Just because you re selling them doesnt mean its not happening. i sell them too and ive seen it happen twice in a customers hand in the last 4 months. And yes, its because they re torquing their front hand, but not so over accessively that it should simply slip off the wheel. Besides i think a bow should be fool proof enough that a new archer (which it seems naturally want to torque the front hand until instructed otherwise) shouldnt have to worry about keeping their hand perfect. 

Also, the plastic bushing between the wheel and the limb, had one sent in on our inventory and that thing was cracked.. i dont remember which martin model it was, but it ended up grenading in the guys hand setting it up. No sarcasm here...


----------



## Elk4me (Nov 4, 2005)

boonecoon said:


> Just because you re selling them doesnt mean its not happening. i sell them too and ive seen it happen twice in a customers hand in the last 4 months. And yes, its because they re torquing their front hand, but not so over accessively that it should simply slip off the wheel. Besides i think a bow should be fool proof enough that a new archer (which it seems naturally want to torque the front hand until instructed otherwise) shouldnt have to worry about keeping their hand perfect.
> 
> Also, the plastic bushing between the wheel and the limb, had one sent in on our inventory and that thing was cracked.. i dont remember which martin model it was, but it ended up grenading in the guys hand setting it up. No sarcasm here...

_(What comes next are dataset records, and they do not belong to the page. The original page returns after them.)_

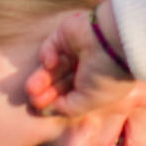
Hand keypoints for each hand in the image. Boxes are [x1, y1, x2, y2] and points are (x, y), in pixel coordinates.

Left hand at [24, 3, 137, 117]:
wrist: (114, 42)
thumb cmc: (107, 75)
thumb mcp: (89, 101)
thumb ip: (68, 107)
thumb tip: (49, 109)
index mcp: (96, 84)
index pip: (71, 95)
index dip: (55, 103)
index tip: (40, 110)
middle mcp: (86, 67)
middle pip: (59, 81)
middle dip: (46, 92)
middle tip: (33, 100)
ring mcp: (75, 50)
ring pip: (52, 67)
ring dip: (41, 78)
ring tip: (31, 88)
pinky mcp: (65, 34)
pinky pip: (50, 47)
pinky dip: (47, 56)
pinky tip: (51, 64)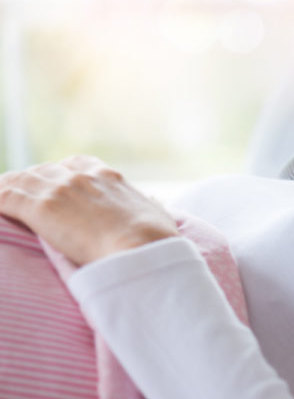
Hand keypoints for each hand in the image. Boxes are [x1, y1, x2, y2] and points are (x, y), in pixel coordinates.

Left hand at [0, 155, 178, 265]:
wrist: (141, 248)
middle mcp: (82, 177)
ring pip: (20, 181)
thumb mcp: (158, 214)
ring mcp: (60, 190)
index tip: (55, 185)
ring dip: (8, 191)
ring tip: (1, 200)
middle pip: (44, 170)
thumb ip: (150, 205)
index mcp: (109, 177)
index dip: (61, 173)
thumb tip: (152, 203)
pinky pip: (5, 197)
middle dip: (30, 183)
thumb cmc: (155, 239)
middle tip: (19, 199)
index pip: (76, 164)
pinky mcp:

Personally I have owned a Cheetha nad NEVER had a problem with the string jumpin off the Idiler Wheel. I dont think it is the MFG. I Dont know about the shim. I have built many Martin Bow's with M-Pros that work just fine. If you have a problem Instead of bashing call Joel @ Martin Monday and get your problem resolved 1-800-541-8902. Martin is the BEST in the Industry on Customer Service give them a call and get your problem fixed! I have been shooting the M-Pro cam for 3 yrs since it came out and NEVER had a string jump the Idiler Wheel. Should I name all the M-Pro cam bows I have shot....... MOAB 2 X's , Cheetha ,Bengal 2 X's , Pantera, and my Custom ONE OF A KIND 06 Razor X M-Pro!

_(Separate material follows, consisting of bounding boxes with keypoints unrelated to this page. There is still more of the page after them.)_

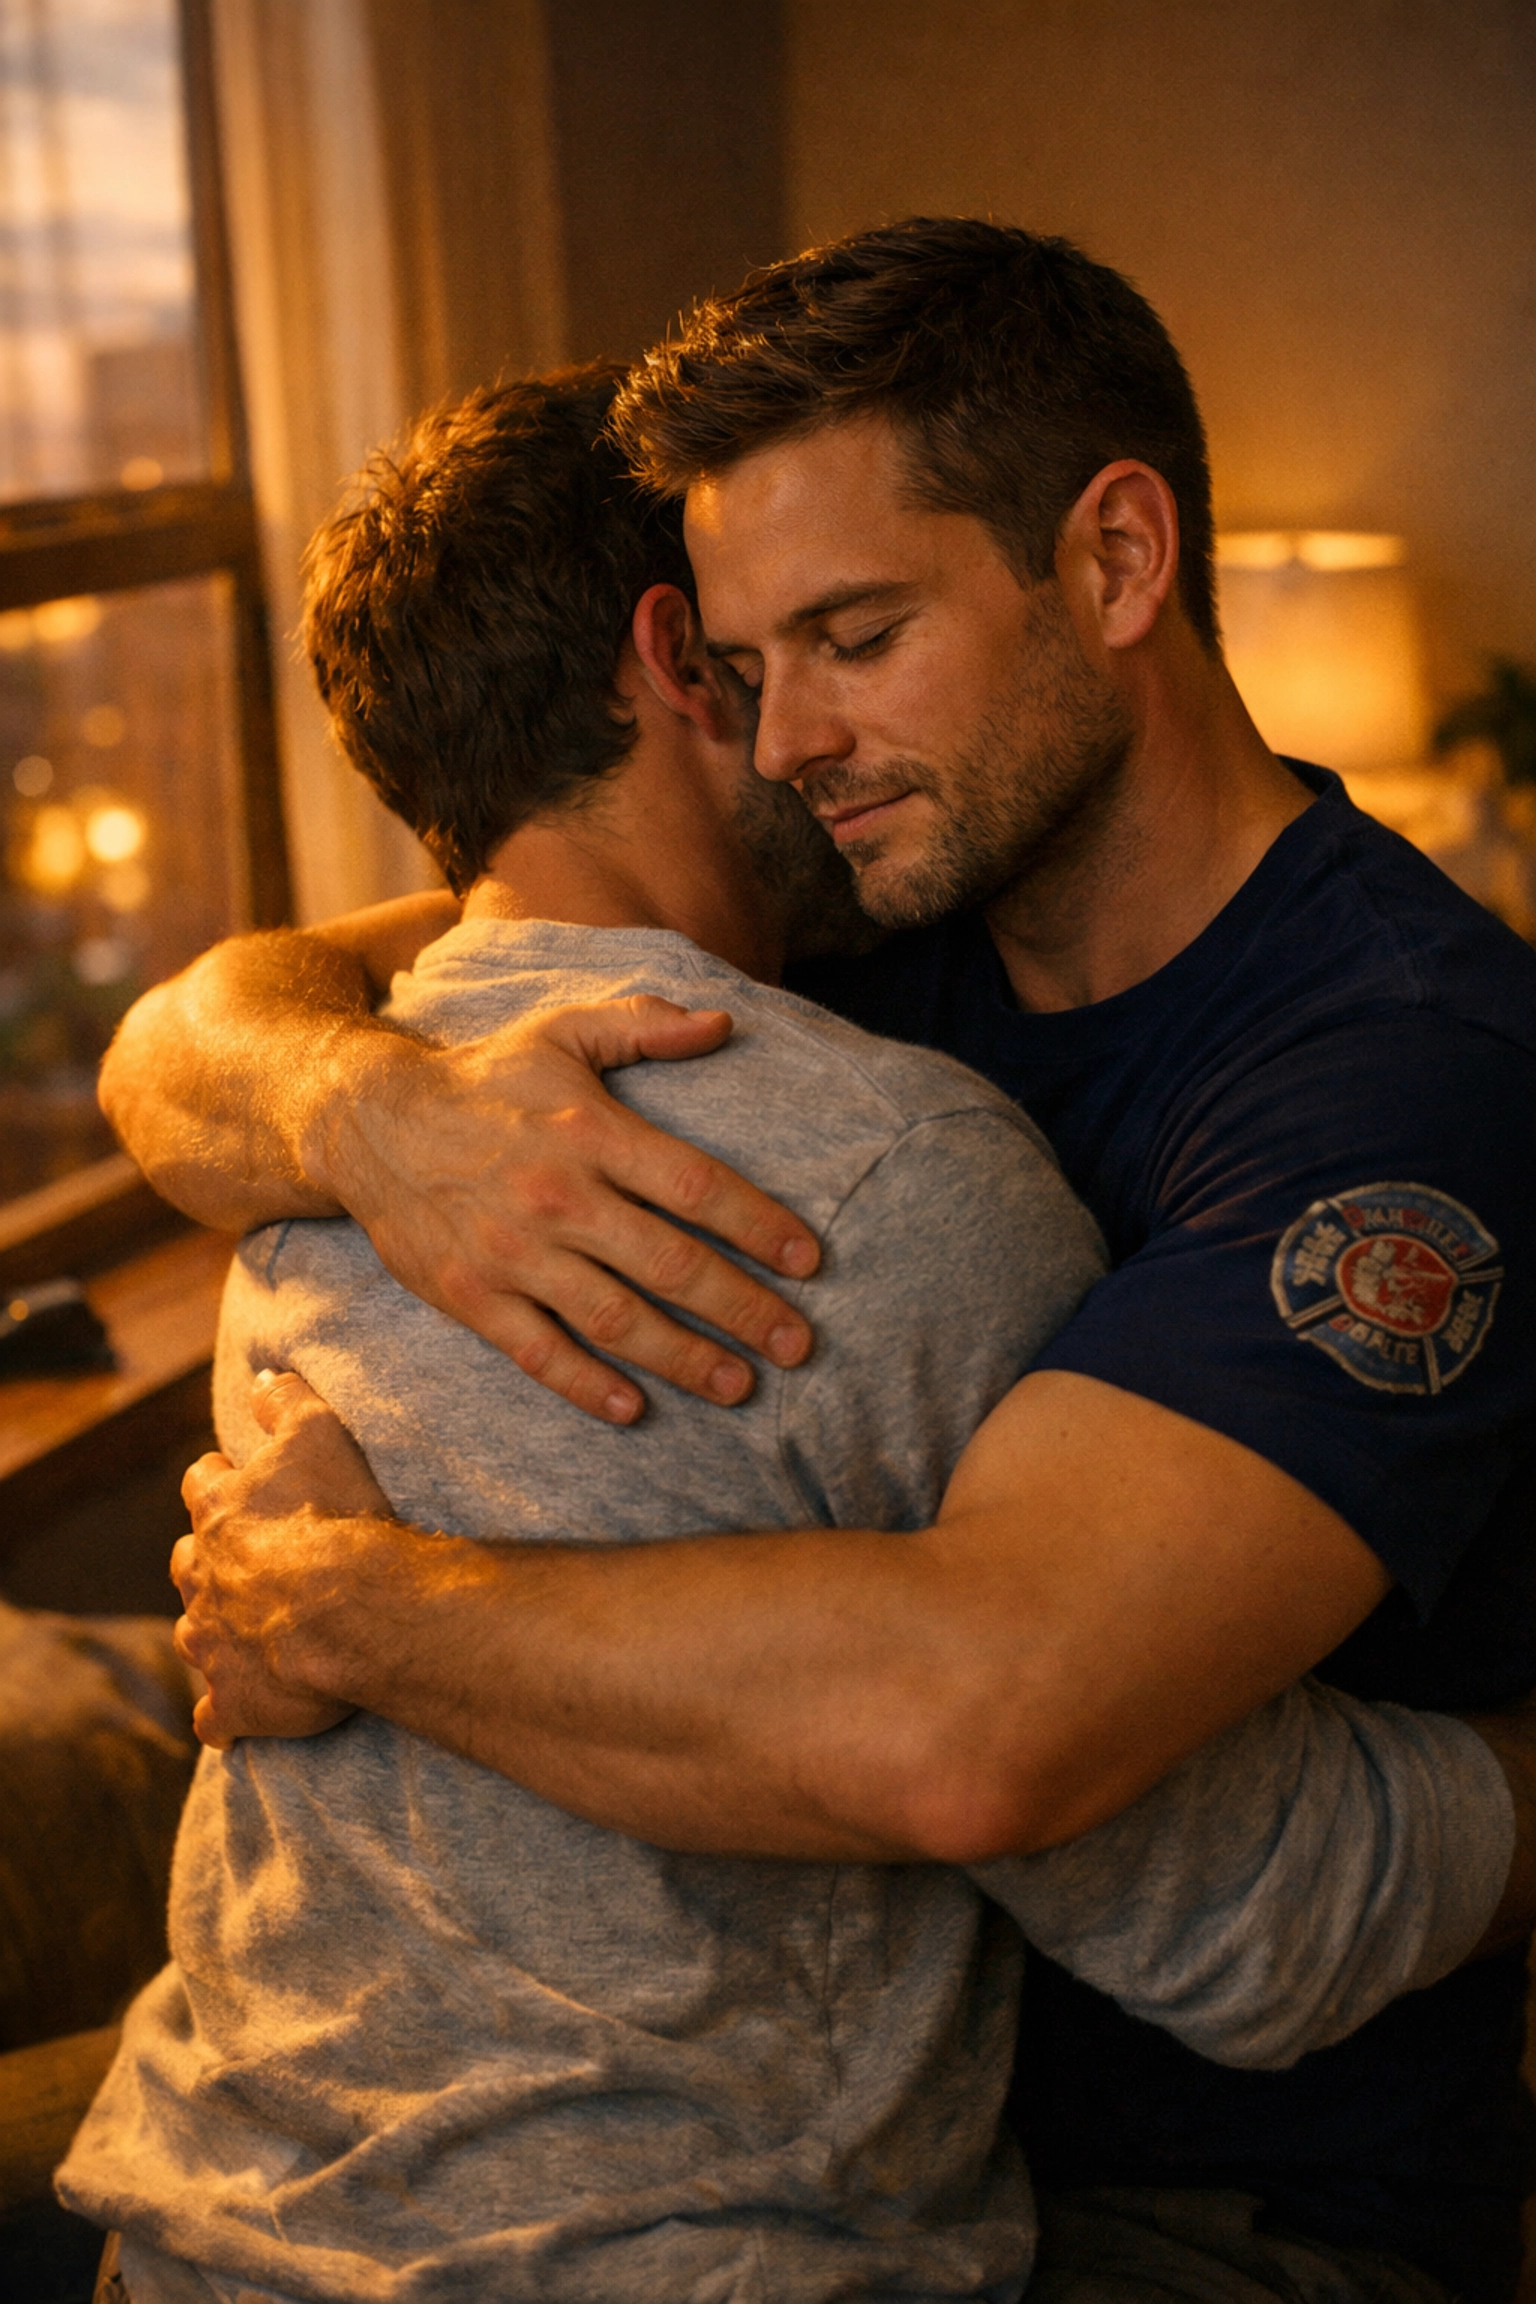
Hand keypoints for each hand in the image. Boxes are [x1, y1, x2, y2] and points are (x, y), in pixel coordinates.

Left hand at [173, 1371, 391, 1747]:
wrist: (350, 1610)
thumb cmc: (339, 1516)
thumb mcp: (319, 1431)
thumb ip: (286, 1399)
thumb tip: (261, 1376)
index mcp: (221, 1512)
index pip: (203, 1484)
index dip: (222, 1484)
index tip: (241, 1486)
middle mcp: (204, 1576)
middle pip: (189, 1562)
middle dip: (210, 1562)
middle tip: (247, 1564)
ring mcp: (213, 1642)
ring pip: (194, 1636)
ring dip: (214, 1632)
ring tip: (245, 1634)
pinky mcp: (233, 1699)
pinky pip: (215, 1715)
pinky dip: (223, 1714)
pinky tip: (236, 1717)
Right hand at [312, 995, 820, 1423]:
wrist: (368, 1120)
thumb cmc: (486, 1077)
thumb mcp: (563, 1030)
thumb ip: (645, 1024)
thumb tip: (725, 1023)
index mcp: (592, 1131)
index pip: (697, 1186)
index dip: (761, 1225)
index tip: (809, 1261)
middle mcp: (557, 1196)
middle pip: (671, 1265)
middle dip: (744, 1310)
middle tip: (797, 1346)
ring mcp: (512, 1253)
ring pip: (616, 1319)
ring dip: (685, 1359)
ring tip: (739, 1385)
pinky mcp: (470, 1296)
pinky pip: (538, 1352)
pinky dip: (587, 1385)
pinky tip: (634, 1407)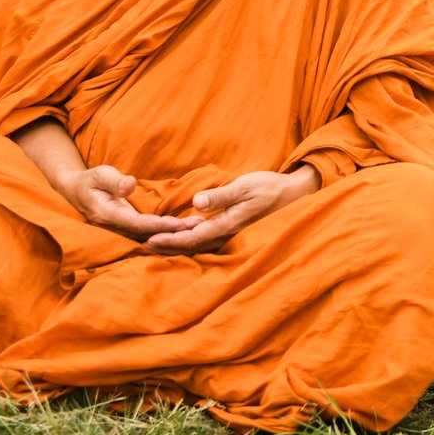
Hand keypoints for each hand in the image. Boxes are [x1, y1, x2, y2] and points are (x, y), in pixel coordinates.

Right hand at [56, 164, 195, 242]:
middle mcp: (115, 228)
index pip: (138, 224)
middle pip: (148, 235)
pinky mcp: (126, 230)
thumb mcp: (100, 174)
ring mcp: (120, 231)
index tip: (180, 224)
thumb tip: (130, 185)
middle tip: (199, 227)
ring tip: (198, 229)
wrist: (77, 192)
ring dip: (172, 235)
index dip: (160, 225)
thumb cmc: (90, 180)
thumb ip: (115, 180)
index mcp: (108, 215)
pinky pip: (147, 234)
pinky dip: (165, 233)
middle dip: (173, 233)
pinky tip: (183, 231)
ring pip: (149, 238)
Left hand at [142, 166, 320, 254]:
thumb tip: (196, 204)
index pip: (192, 238)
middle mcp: (227, 233)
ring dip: (176, 245)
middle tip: (141, 247)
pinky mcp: (231, 229)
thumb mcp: (245, 186)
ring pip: (198, 245)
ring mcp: (230, 233)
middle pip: (191, 247)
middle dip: (167, 247)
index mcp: (227, 224)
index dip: (170, 241)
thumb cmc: (268, 188)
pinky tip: (181, 236)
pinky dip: (189, 240)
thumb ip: (221, 196)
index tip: (149, 241)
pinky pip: (206, 239)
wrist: (292, 195)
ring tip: (156, 245)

Martin dont even offer this in a M-Pro shot 2 deer withthis bow this yr! The M-Pro cam is Silky smooth and managment FREE!


----------



## boonecoon (Oct 27, 2008)

Elk4me said:


> I have built many Martin Bow's with M-Pros that work just fine. If you have a problem Instead of bashing call Joel @ Martin Monday and get your problem resolved 1-800-541-8902. Martin is the BEST in the Industry on Customer Service give them a call and get your problem fixed! I have been shooting the M-Pro cam for 3 yrs since it came out and NEVER had a string jump the Idiler Wheel. Should I name all the M-Pro cam bows I have shot....... MOAB 2 X's , Cheetha ,Bengal 2 X's , Pantera, and my Custom ONE OF A KIND 06 Razor X M-Pro!

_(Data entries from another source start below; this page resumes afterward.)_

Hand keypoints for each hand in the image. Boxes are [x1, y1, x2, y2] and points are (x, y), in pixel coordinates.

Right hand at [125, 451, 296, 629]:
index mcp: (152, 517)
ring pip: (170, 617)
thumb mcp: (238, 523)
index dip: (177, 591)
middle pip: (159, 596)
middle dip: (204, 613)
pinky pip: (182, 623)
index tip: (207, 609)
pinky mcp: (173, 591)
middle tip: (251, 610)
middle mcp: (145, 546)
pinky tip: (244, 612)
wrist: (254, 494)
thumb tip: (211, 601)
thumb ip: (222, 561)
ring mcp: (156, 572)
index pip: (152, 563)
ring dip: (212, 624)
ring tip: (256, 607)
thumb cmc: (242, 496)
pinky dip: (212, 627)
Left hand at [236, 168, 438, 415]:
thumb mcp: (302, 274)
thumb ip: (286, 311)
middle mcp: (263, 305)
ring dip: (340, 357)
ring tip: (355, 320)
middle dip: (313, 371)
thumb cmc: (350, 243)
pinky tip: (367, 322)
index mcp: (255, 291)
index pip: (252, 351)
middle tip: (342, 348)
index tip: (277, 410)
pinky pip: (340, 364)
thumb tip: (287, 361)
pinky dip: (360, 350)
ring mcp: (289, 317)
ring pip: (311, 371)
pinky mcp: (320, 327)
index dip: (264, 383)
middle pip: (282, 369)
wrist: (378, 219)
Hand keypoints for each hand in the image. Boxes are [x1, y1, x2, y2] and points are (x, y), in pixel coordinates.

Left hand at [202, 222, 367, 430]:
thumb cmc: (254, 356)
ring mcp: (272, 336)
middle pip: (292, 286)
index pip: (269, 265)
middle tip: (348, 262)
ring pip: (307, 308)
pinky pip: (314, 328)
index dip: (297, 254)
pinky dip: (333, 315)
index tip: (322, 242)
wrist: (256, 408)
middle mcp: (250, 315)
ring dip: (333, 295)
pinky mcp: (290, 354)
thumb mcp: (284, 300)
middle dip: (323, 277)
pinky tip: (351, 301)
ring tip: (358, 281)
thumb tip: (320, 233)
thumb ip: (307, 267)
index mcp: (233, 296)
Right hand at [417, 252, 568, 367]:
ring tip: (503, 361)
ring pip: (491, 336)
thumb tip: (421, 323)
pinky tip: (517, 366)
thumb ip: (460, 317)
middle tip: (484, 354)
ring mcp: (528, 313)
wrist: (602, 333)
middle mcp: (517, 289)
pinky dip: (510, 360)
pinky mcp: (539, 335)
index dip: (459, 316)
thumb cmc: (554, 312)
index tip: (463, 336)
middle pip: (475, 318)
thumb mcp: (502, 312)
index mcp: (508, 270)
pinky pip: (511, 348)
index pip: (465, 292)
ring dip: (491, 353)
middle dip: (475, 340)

haha easy there big guy, no need to get butthurt about it just because its happened.. Twice. The guy ask what people thought about it so i gave my two cents. If i wouldve known you were Mr. Martin to begin with I wouldve just informed you to give your opinion and nobody else. Congrats on killing 2 deer with your one of a kind bow.. The wheel has a shallow string valley, and is offset more than most on the angle towards the cam. Thats it. Given a chance, ill call your boy joel just to see what someone up there has to say about a bow blowing up and strings jumpin.


----------



## boonecoon (Oct 27, 2008)

*cheetah*

So we had another one do it again today.. so i called your buddy joel at martin, he was very professional about the situation. He told me that about 50% of the cheetahs put out at the beginning of the year were bear string over the idler wheel and this is what has caused the problem. He is sending me several of the newer strings with serving over the top and said that this is the cure. Soo... if you buy one, buy one with serving over the idler wheel. Once again, reasonable bow.


----------



## davydtune (Apr 27, 2007)

I've been shooting my 08 Bengal all summer and never had the string jump the idler and it doesn't have the serving up and over the idler, bare string. I guess I don't torque the bow at all.


----------